What needs to be done ▸ Below are some records. Return exactly the lines from the one containing "AnyUnlock - SIMロックを解除" through the one containing "デバイスをサポートします。", both included, and only those.

Data section ▸
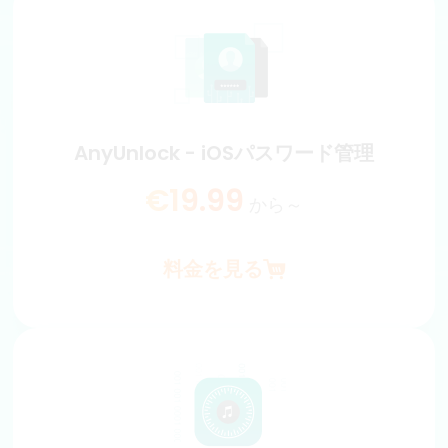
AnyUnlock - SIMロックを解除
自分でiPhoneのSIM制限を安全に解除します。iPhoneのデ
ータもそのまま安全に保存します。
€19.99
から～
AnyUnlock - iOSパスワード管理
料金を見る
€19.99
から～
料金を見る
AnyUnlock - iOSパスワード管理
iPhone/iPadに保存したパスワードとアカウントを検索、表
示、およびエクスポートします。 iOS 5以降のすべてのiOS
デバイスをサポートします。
==
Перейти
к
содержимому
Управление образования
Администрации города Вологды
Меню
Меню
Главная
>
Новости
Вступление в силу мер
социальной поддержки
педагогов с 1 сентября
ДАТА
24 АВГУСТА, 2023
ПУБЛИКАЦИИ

Written response ▸
AnyUnlock - SIMロックを解除
自分でiPhoneのSIM制限を安全に解除します。iPhoneのデ
ータもそのまま安全に保存します。
€19.99
から～
AnyUnlock - iOSパスワード管理
料金を見る
€19.99
から～
料金を見る
AnyUnlock - iOSパスワード管理
iPhone/iPadに保存したパスワードとアカウントを検索、表
示、およびエクスポートします。 iOS 5以降のすべてのiOS
デバイスをサポートします。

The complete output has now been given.